1 yellow onion, chopped

2 cans (14 ounce) chickpeas, drained

3 cloves garlic, minced or grated

1 ½  Tbsp Awesome Onion Soup spice from Milford Spice

1/2 teaspoon crushed red pepper flakes

2 teaspoons lemon zest

4 cups low sodium vegetable broth

2 tablespoons lemon juice

2 cups baby spinach

1/2 cup fresh cilantro, roughly chopped

1/2 cup fresh parsley, roughly chopped

1/4 cup fresh dill, roughly chopped

1 tablespoon chopped chives

2 cups cooked basmati rice

plain plant based Greek yogurt, for serving

fresh mint, for serving





Heat the olive oil in a large pot over medium heat. When the oil shimmers, add the onion and cook 5 minutes until soft. Add the chickpeas and season with ½ Tbsp of the Awesome Onion Soup spice. Cook, stirring occasionally until he chickpeas begin to crisp, about 5 minutes. Add the garlic, crushed red pepper, lemon zest, and the 1 Tbsp of the Awesome Onion Soup spice, and cook until the garlic is fragrant, about 1 minute. 


Carefully remove 1 cup of chickpeas and reserve for topping, only if desired. 


To the chickpeas, add 4 cups broth, the lemon juice, and season with salt.
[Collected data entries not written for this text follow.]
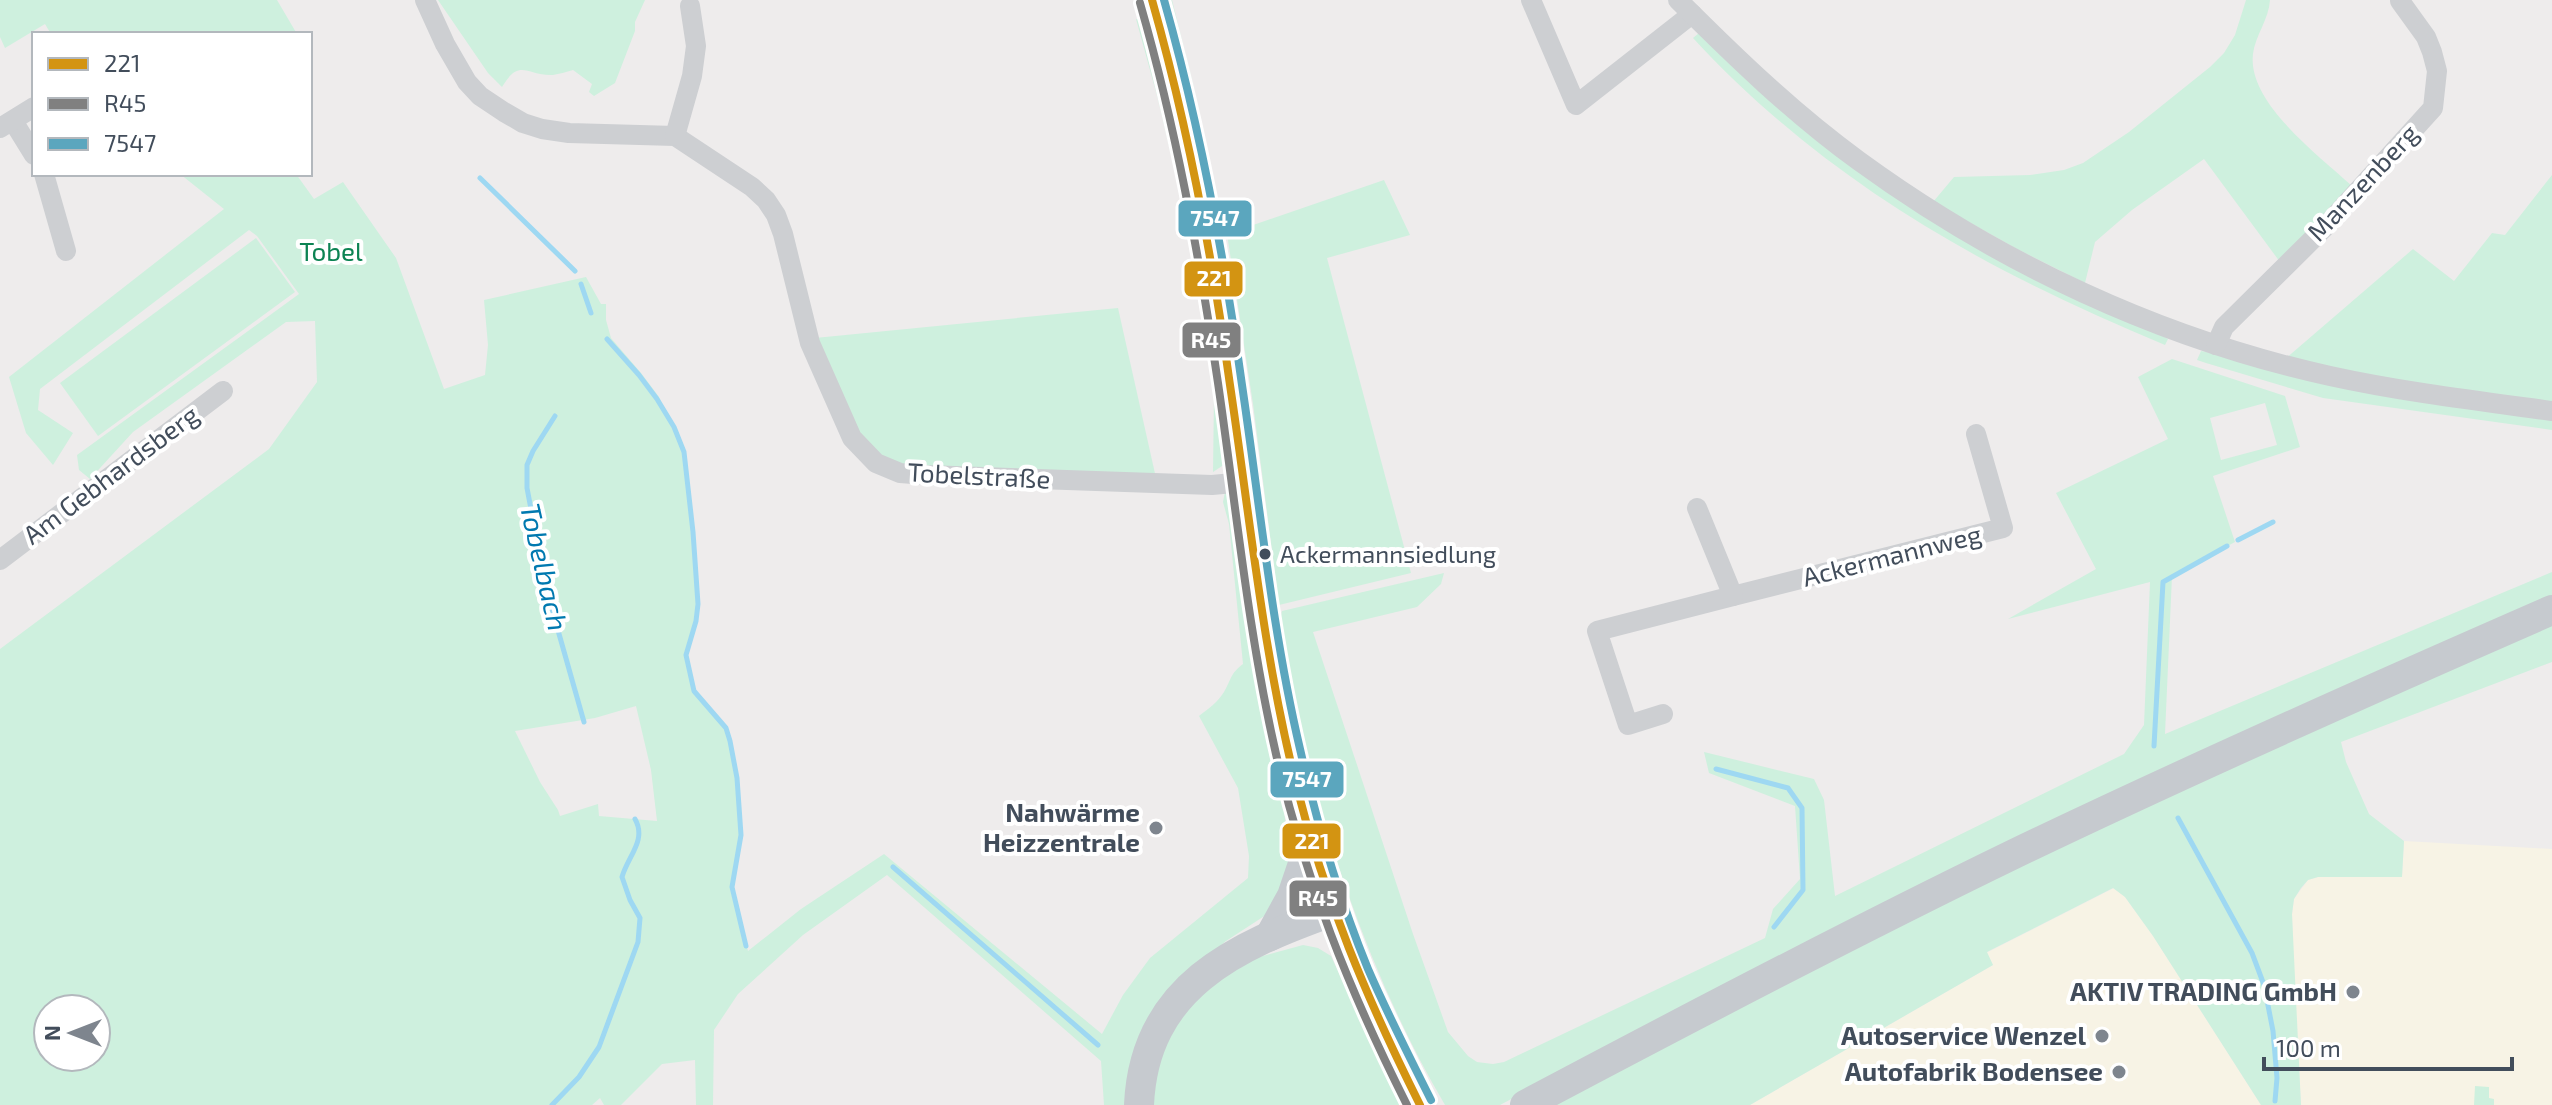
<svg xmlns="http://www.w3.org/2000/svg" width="2552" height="1105" font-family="'Exo 2',sans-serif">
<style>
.commercial{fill:#f7f3e5}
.green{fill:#cef0de;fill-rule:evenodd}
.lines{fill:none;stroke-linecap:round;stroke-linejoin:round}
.stream{stroke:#9ed8f2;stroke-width:5}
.minor{stroke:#cdcfd2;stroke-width:20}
.secondary{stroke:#ccced2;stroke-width:28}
.primary{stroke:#c6cacf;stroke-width:30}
.bus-1-casing{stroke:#fff;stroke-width:14}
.bus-2-casing{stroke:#fff;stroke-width:14}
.bus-3-casing{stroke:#fff;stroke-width:14}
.bus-1{stroke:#d39412;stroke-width:8}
.bus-2{stroke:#808080;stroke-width:8}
.bus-3{stroke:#5ba6be;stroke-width:8}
.bus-dot{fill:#424d5b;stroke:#fff;stroke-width:3}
.poi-dot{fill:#7e858e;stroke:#fff;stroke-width:3}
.labels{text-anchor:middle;stroke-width:8;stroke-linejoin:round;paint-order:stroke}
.bus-label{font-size:24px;fill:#424d5b;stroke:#fff;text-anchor:start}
.street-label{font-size:26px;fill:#424d5b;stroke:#fff}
.park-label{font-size:26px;fill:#0c8353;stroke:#fff}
.poi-label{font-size:26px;font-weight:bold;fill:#424d5b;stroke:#fff;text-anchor:end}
.water-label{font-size:28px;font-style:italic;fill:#0079b0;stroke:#fff}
.line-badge{stroke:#fff;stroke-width:3}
.badge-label{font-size:22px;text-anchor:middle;font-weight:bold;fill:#fff}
</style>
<rect width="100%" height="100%" fill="#eeecec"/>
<!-- commercial -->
<g class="commercial">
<path d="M2404,841L2552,849V1105H2301L2294,984L2292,914L2294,899L2308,880L2318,877L2402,876Z"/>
<path d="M2114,888L2125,897L2153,936L2261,1105H1750L1993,965L1986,953Z"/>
</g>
<!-- green -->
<g class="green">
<path d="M0,0H277L297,34H51L45,24L5,48L0,37Z"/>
<path d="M438,0H645L635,22V31L615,83L594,96L589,92L592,84L573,70C566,72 559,74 553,75C526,76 520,57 502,87L488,73Z"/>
<path d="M1162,0H1172L1194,88L1201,127L1195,128Z"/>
<path d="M2246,0H2270C2269,19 2255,36 2253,54C2247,103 2320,156 2352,186L2280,262L2204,159L2132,210L2095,242L2085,283L2017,249L1933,202L1954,177L2030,175L2064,170L2083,163L2129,132L2210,67L2224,53L2235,35Z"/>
<path d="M1136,19L1145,20L1187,188L1231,460L1213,472L1214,394L1199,292L1180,193L1158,99Z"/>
<path d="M1699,33L1797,122L2168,339L2165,345C1986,271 1826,182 1693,38Z"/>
<path d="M180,174H296L314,199L343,182L396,258L444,389L485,375L488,345L484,300L586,277L601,304H606V320L611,338L641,373L659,397L684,452L693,532L698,604L696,621L686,655L694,691L726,728L730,741L737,778L741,835L732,887L748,951L801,909L884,854L1102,1034L1123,995L1150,958L1248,878L1249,856L1238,788L1199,716C1208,709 1218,702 1224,692C1232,678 1230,674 1243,664L1229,524L1223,502L1225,492L1230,491L1236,497L1288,838L1290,873L1269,913L1226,941L1178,981L1127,1105H1104L1101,1061L887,875L803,935L738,994L714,1030L713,1105H696L695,1060L662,1064L621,1105H604L600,1098L592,1105H0V649L269,449L317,382L315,321L286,322L133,432L90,479L79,470L77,455L299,294L257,236L249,230L40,389L38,410L73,433L53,465L26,433L9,377L224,209ZM636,706L651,770L657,821L599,816L598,804L560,816L558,810L540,782L515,731L595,718ZM48,1009H96V1057H48Z"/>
<path d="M2552,175V402L2394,380L2285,359L2413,249L2454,281L2492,233L2505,235Z"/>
<path d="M1384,180L1410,235L1327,258L1411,573L1279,605L1253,404L1227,234Z"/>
<path d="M256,238L295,292L98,436L60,383Z"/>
<path d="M1118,308L1156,478L890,464L859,439L815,338Z"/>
<path d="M2201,351L2552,419V430L2323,398L2206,363L2197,360Z"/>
<path d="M2172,359L2285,396L2300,447L2213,476L2235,542L2172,576L2165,734L2552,572V597L1705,997L1500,1105H1445C1372,981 1322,835 1292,695C1287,668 1275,638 1282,611L1444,573L1441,584L1417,607L1313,632L1413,934L1448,1032L1468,1056L1477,1062L1493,1064L1504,1062L1765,938L1773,909L1800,879L1795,806L1709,773L1704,752L1814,779L1824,800L1835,896L2124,754L2144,725L2150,582L2008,619L2096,569L2056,493L2168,439L2138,377ZM2265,403L2277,445L2221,460L2210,418Z"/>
<path d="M2552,622V662L2341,742L2346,762L2369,814L2404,841L2402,877H2318L2308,880L2301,888L2294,899L2292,914L2301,1105H2261L2153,936L2125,897L2113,888L1987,952L1993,965L1750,1105H1551L2019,865Z"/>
<path d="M1303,945L1318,948L1331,956L1400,1105H1147L1158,1048L1211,980L1259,957Z"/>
<path d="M2475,1086L2489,1087V1098L2494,1099V1105H2474Z"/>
</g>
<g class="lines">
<!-- stream -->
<g class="stream">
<path d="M480,178L575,271"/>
<path d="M581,284L591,313"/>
<path d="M607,339L639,375L657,399L674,427L684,452L693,532L698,604L696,621L686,655L694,691L726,728L730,741L737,778L741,835L732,887L746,946"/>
<path d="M555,416L533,451L527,465V488L546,588L584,722"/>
<path d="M2238,540L2273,522"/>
<path d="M2154,746L2163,582L2227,546"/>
<path d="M1716,769L1788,788L1802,808L1803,890L1774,927"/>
<path d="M2178,818L2252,953L2264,985L2273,1031L2277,1078L2275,1101"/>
<path d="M893,867L1098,1045"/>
<path d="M552,1105L579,1077L599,1047L638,942L640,918L630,900L622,877C628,856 647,840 635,819"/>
</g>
<!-- minor -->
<g class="minor">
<path d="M425,0L445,44L467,82L480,96L504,112L523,123L542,129L569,133L675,136L752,187L766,200L776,215L783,234L810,343L852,438L876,463L900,473L926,475L1212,485L1244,482"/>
<path d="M1531,0L1576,105L1692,14"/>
<path d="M1678,0C1735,57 1794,114 1859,161C1999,263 2161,339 2330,376C2403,392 2478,401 2552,411"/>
<path d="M13,121L34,155"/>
<path d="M0,128L34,107"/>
<path d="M675,136L692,76L696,46L690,6"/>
<path d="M44,174L66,251"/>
<path d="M2216,345L2224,327L2327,225L2433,108L2437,71L2432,52L2426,37L2400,1"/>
<path d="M0,560L223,391"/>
<path d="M1733,596L2003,528L1976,434"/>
<path d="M1663,714L1628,725L1597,631L1733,596L1697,508"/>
</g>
<!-- secondary -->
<path class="secondary" d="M1152,0C1202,165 1224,340 1248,510C1261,602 1273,695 1296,784C1314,856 1337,928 1367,996C1384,1033 1402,1069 1420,1105"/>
<!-- primary -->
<g class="primary">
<path d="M1270,936L1292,896L1311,840"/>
<path d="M1139,1105C1144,987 1235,946 1334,911"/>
<path d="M1525,1105C1687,1019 1849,934 2014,854C2191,769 2371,689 2552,610"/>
</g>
<!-- bus-1 casing -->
<g class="bus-1-casing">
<path id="bus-1" d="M1152,0C1188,127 1212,255 1230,385C1250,518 1263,653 1296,784C1325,900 1367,999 1420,1105"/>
</g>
<!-- bus-2 casing -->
<g class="bus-2-casing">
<path id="bus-2" d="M1140,3C1176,128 1199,255 1218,383C1236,506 1248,632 1276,754C1306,882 1348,988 1407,1105"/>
</g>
<!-- bus-3 casing -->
<g class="bus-3-casing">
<path id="bus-3" d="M1164,0C1200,127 1224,255 1242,385C1260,506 1272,630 1300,749C1317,824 1339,898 1368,969C1387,1013 1409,1056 1431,1100"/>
</g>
<!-- bus-1 -->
<use href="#bus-1" class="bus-1"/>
<!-- bus-2 -->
<use href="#bus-2" class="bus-2"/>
<!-- bus-3 -->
<use href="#bus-3" class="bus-3"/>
</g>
<!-- markers -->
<circle class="bus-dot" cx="1265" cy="554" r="7"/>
<g class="poi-dot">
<circle cx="1156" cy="828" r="8"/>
<circle cx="2353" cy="992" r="8"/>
<circle cx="2102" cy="1036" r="8"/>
<circle cx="2119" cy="1072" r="8"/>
</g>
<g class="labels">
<!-- bus labels -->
<g class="bus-label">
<text x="1280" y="563">Ackermannsiedlung</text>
</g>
<!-- street labels -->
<g class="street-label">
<text transform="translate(2363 183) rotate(-47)" y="9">Manzenberg</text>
<text transform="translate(111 475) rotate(-37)" y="9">Am Gebhardsberg</text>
<text transform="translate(979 476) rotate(3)" y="9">Tobelstraße</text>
<text transform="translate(1892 556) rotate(-14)" y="9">Ackermannweg</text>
</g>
<!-- park labels -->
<g class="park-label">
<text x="331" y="261">Tobel</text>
</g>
<!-- poi labels -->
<g class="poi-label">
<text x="1140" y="822">Nahwärme<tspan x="1140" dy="30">Heizzentrale</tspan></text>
<text x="2337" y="1001">AKTIV TRADING GmbH</text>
<text x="2086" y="1045">Autoservice Wenzel</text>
<text x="2103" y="1081">Autofabrik Bodensee</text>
</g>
<!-- water labels -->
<g class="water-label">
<text transform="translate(544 567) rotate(77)" y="10">Tobelbach</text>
</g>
</g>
<g class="line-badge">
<rect x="1177" y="199" width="76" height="39" rx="8" fill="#5ba6be"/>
<rect x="1183" y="260" width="61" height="38" rx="8" fill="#d39412"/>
<rect x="1181" y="321" width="61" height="38" rx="8" fill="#808080"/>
<rect x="1269" y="760" width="76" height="39" rx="8" fill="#5ba6be"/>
<rect x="1281" y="822" width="61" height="38" rx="8" fill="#d39412"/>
<rect x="1288" y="879" width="60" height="39" rx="8" fill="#808080"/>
</g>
<g class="badge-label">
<text x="1215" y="226">7547</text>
<text x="1214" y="286">221</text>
<text x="1211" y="348">R45</text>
<text x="1307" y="787">7547</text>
<text x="1312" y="849">221</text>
<text x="1318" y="906">R45</text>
</g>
<!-- legend -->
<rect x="32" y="32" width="280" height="144" fill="#ffffff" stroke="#b3b8bd" stroke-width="2"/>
<rect x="48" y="58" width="40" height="12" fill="#d39412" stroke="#b3b8bd" stroke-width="2"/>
<text x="104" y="72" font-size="24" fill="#424d5b">221</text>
<rect x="48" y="98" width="40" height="12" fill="#808080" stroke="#b3b8bd" stroke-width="2"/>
<text x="104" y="112" font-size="24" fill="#424d5b">R45</text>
<rect x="48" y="138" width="40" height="12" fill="#5ba6be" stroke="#b3b8bd" stroke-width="2"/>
<text x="104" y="152" font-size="24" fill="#424d5b">7547</text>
<!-- north arrow -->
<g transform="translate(72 1033) rotate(270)"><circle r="38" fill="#ffffff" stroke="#b3b8bd" stroke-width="2"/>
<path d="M0-6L14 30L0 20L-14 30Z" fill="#7e858e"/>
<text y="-12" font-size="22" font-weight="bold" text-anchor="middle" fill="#424d5b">N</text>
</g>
<!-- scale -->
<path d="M2264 1057v12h248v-12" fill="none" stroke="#424d5b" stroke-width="4"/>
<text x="2276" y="1057" font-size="24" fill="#424d5b" stroke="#ffffff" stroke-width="6" paint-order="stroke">100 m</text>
</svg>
Bring the mix to a boil over high heat, then reduce the heat to low. Stir in the spinach, cilantro, parsley, dill, and chives, and simmer 10-15 minutes, until the spinach is wilted and the stew is very fragrant. Taste, adjusting salt and pepper as needed. 


To serve, divide the rice among bowls and ladle the stew overtop. Top with yogurt, the reserved chickpeas, and fresh mint.